7). Traffic light disini juga jarang padam, sehingga kemampuan teknis personil polisi untuk mengendalikan traffic secara live/manual jauh berkurang.
8). Berjalan kaki dan naik sepeda juga nyaman,karena  ada jalur khusus untuk sepeda dan pejalan kaki.
9). Peraturan bersepeda di sini mewajibkan pengendara menggunakan peralatan yang memadai, misal menggunakan helm, rem dan lampu.
10). Di Australia, sangat jarang orang mengendarai sepeda motor, kebanyakan menggunakan mobil, aku belum pernah menemukan motor bebek.
11).
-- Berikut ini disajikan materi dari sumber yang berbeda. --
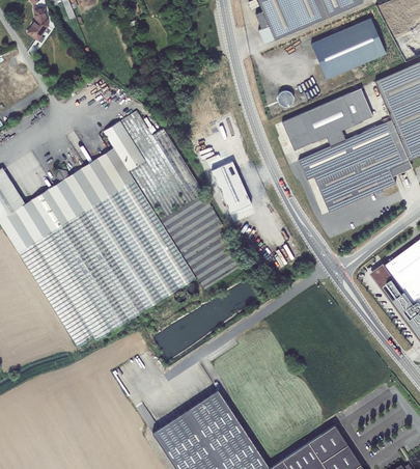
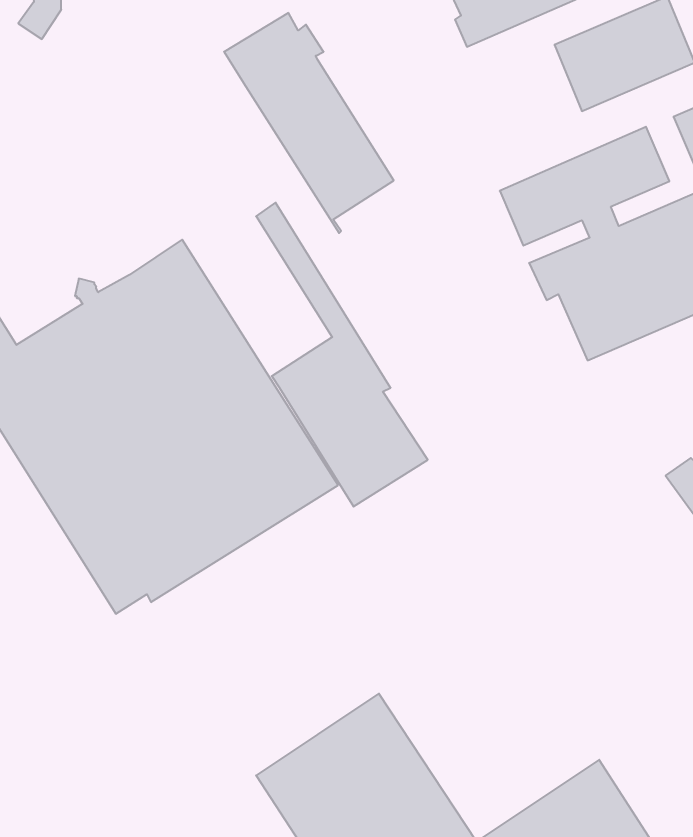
building: [103,110,193,227] -> [224,13,394,233]
building: [212,161,251,213] -> none

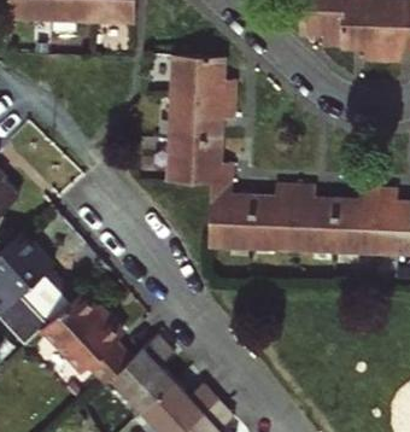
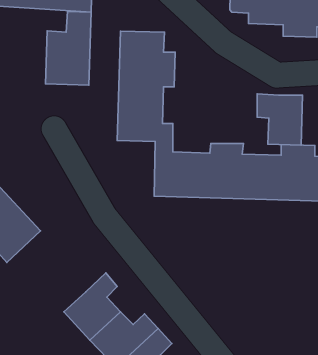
building: none -> [45,11,91,85]
building: none -> [257,94,303,145]
building: [43,286,134,379] -> none

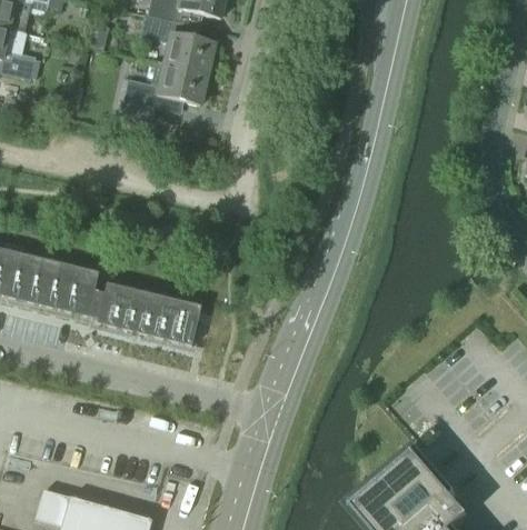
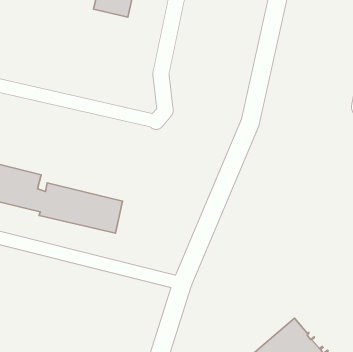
building: [119,64,206,120] -> none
Mobil di  Melbourne  jarang ada yang ugal-ugalan, salah satu penyebabnya mungkin karena banyaknya speed camera yang dipasang di jalan- jalan, ya begitu terdeteksi overspeed, dalam beberapa hari ke depan akan datang tagihan denda kerumah.
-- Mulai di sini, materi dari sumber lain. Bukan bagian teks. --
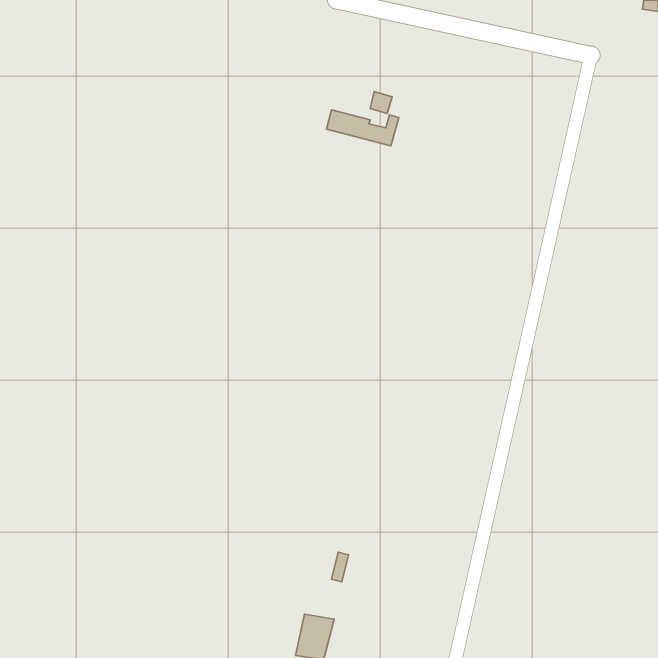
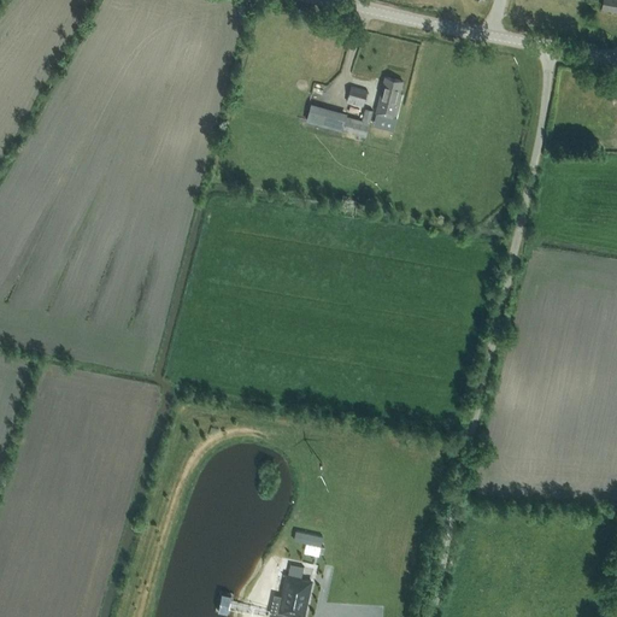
building: none -> [375,77,402,121]

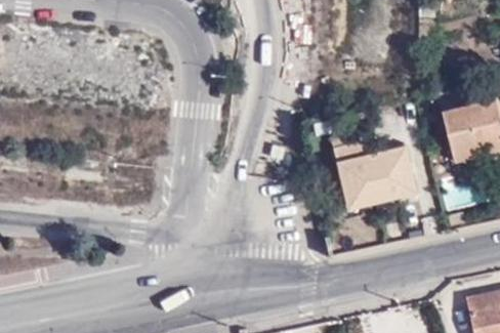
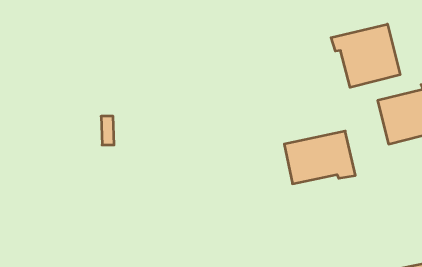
building: none -> [331,24,400,87]

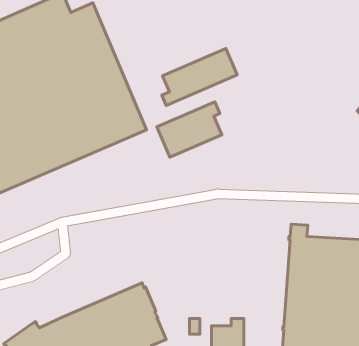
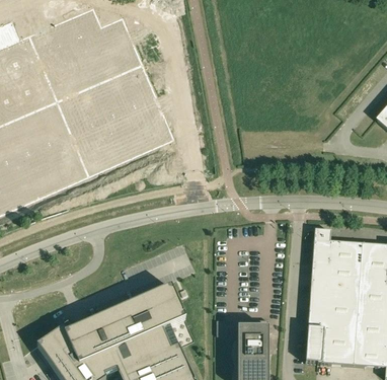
building: [162,48,237,105] -> none
building: [157,102,222,157] -> none

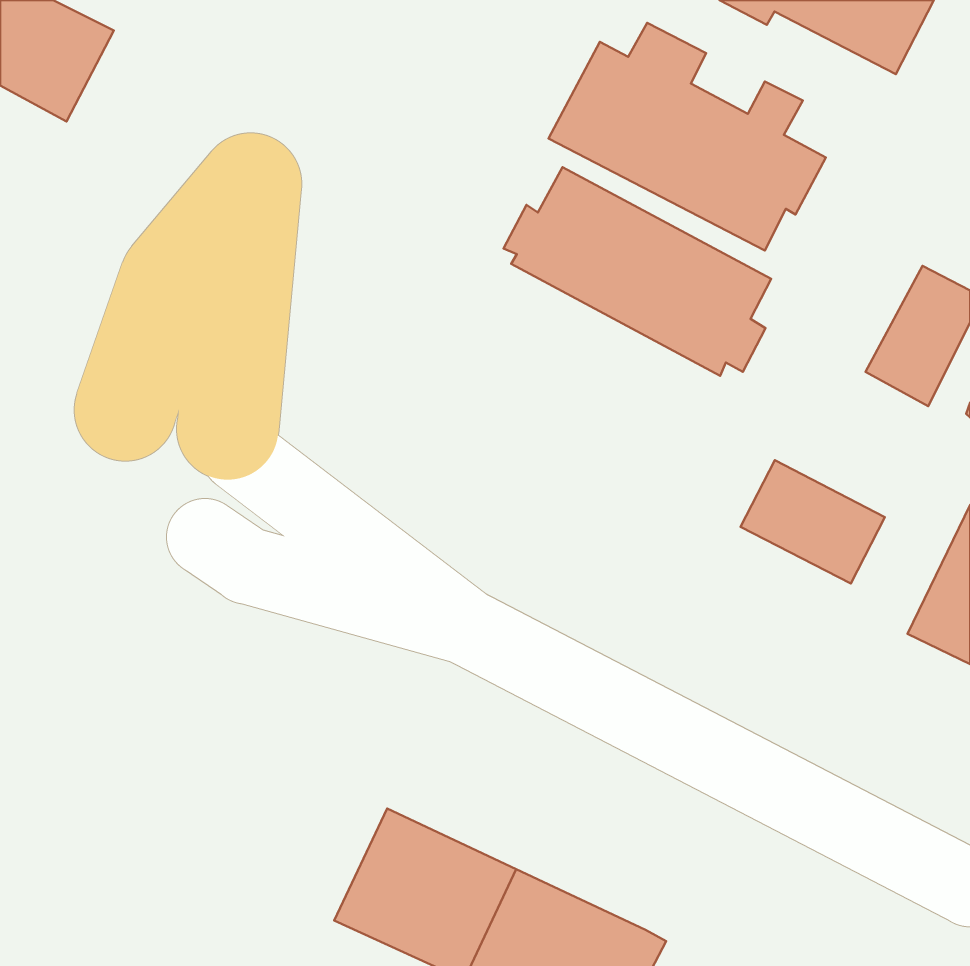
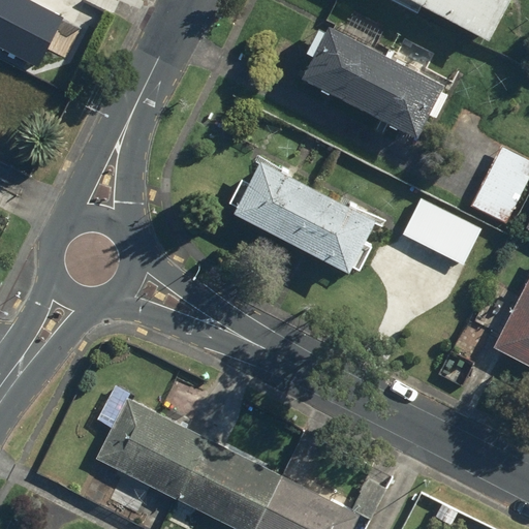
building: [504,167,771,376] -> [228,159,374,273]
building: [741,460,885,584] -> [403,199,481,267]
building: none -> [96,385,208,501]

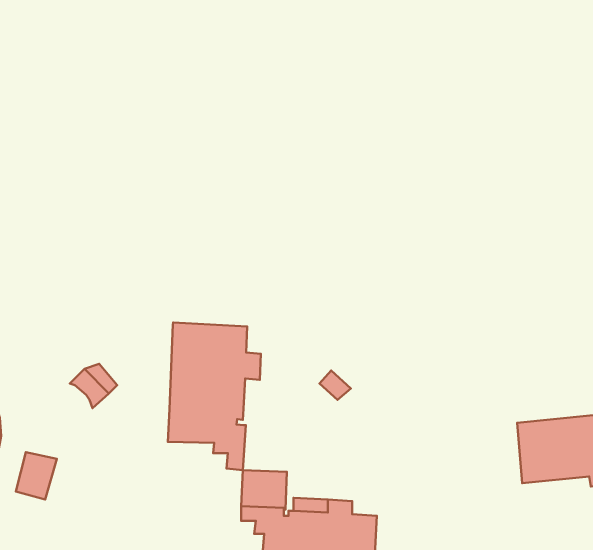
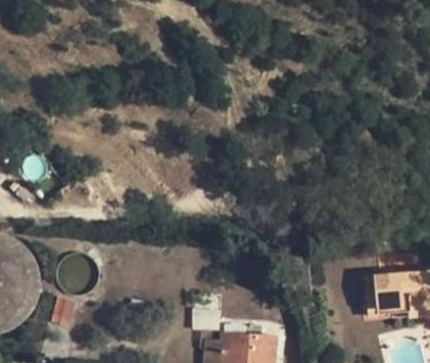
building: [168,323,261,470] -> none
12). Transportnya juga aman, kita bakal tidak bertemu dengan tukang copet di bus / kendaraan umum lainnya (namun tentu saja kita harus waspada).

Label Halal

Label Halal

1. Rumah Makan Halal
Sebagaimana yang aku lihat dan juga seperti yang aku baca dalam situs koran Republika (http://www.republika.co.id/berita/dunia-islam) bahwa banyak rumah makan dan toko daging yang sudah mendapatkan sertifikat halal dari otoritas penerbit halal Australia. Kehidupan di Australia yang multikultural dan bebas -layaknya di Eropa dan Amerika--mengharuskan umat Islam di negeri ini menyelaraskan diri dengan kehidupan setempat. Namun demikian, mereka tetap berpegang teguh pada ajaran-ajaran Islam. Mereka tidak ingin turut dalam kehidupan yang glamor, dunia malam, seks bebas, judi, minuman keras, obat-obatan terlarang, dan perbuatan negatif lainnya.
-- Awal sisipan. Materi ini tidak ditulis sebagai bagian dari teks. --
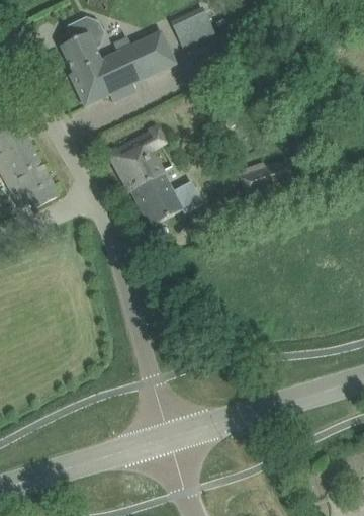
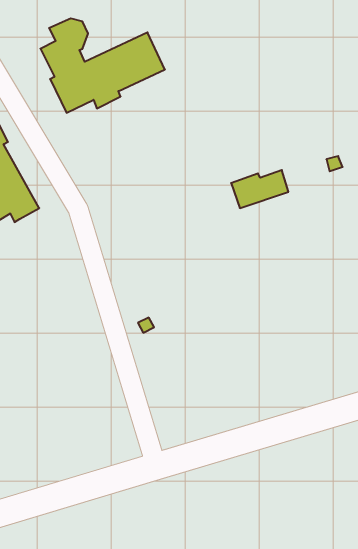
building: [168,5,209,38] -> none
building: [109,128,191,227] -> none

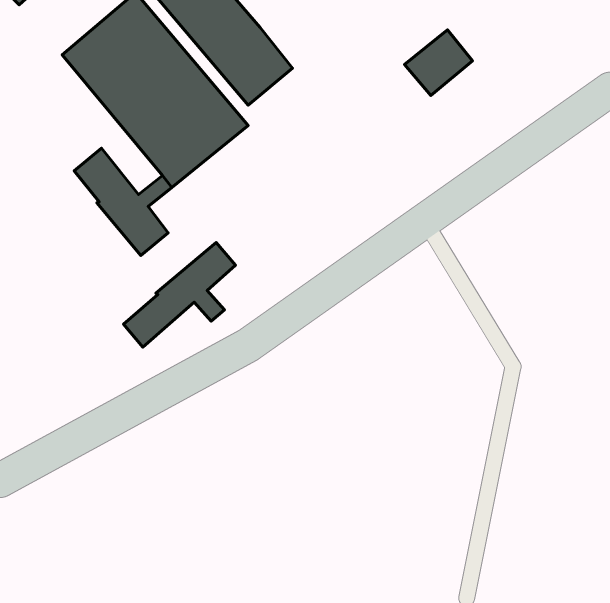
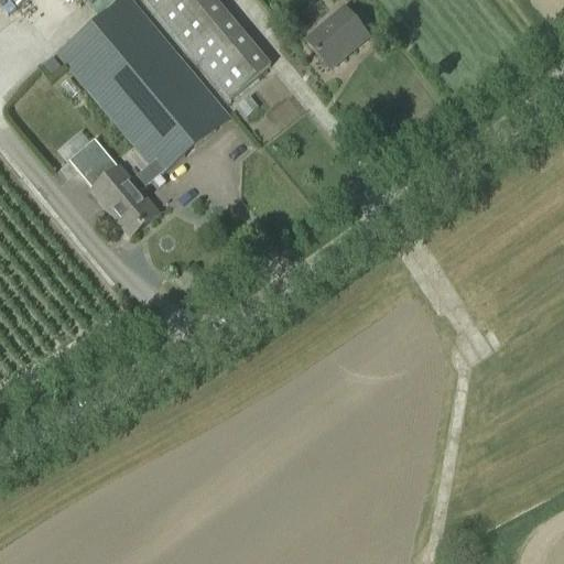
building: [405,30,473,96] -> [305,6,368,66]
building: [123,243,236,347] -> none

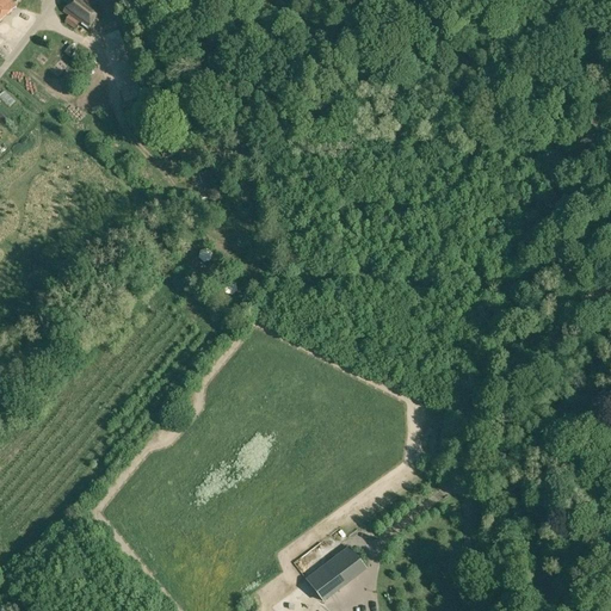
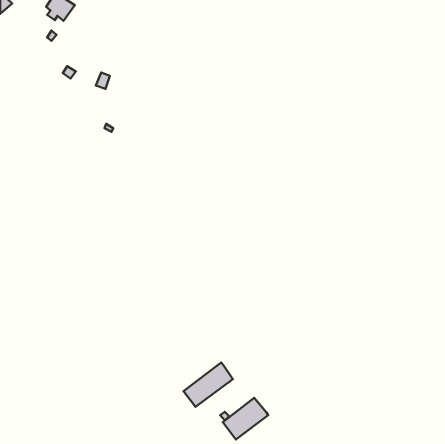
building: none -> [183,363,233,407]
Dengan keanekaragaman budaya, agama, dan bahasa, umat Islam di Australia yang terus berkembang, harus membentengi akidah umat dengan cara-cara yang sesuai tuntunan Alquran dan hadis Nabi SAW. Salah satu yang sangat penting dan mendesak dilakukan umat Islam setempat adalah mengonsumsi makanan dan minuman halal. Karena jumlah pemeluk non-Muslim mencapai 98 persen, sangat sulit untuk mendapatkan makanan-makanan yang jelas-jelas halal. Untuk itulah, Australian Federation Islamic Council (AFIC) bersama-sama dengan organisasi Islam lainnya, mendirikan lembaga penerbit sertifikasi halal, baik untuk rumah makan (restaurant) maupun rumah pemotongan hewan (abatoir).
“Mohamed el-Mouelhy, ketua Halal Certification Authority Australia mengatakan bahwa Kalau tidak ada lembaga-lembaga penerbitan sertifikasi halal bagi rumah makan dan rumah pemotongan hewan, dikhawatirkan umat Islam akan mengonsumsi makanan yang haram.”
Di Australia, terdapat beberapa lembaga penerbit halal, di antaranya AFIC, Otoritas Sertifikat Halal Australia, Al-Iman Islamic Society, Australian Halal Food Service, Adelaide Mosque Islamic Society of South Australia, Islamic Coordinating Council of Victoria (ICCV), Perth Mosque Incorporated, Islamic Association of Katanning, dan Geraldton.
Beberapa lembaga penerbit sertifikasi halal ini telah diakui oleh Majelis Ulama Indonesia (MUI) Indonesia, Malaysia, Singapura, Arab Saudi, dan Uni Emirat Arab. Termasuk, beberapa rumah pemotongan hewan, seperti ICCV, Adelaide Islamic Mosque Society, Supreme Islamic Council of Halal Meat in Australia, dan Perth Mosque Inc. Lembaga-lembaga inilah yang memberikan sertifikasi halal pada rumah-rumah makan di Australia.
Saat ini, cukup banyak rumah makan yang telah mendapatkan sertifikat halal dari otoritas sertifikat halal Australia itu. Secara keseluruhan, jumlahnya mencapai 265 buah rumah makan, toko daging, dan lainnya.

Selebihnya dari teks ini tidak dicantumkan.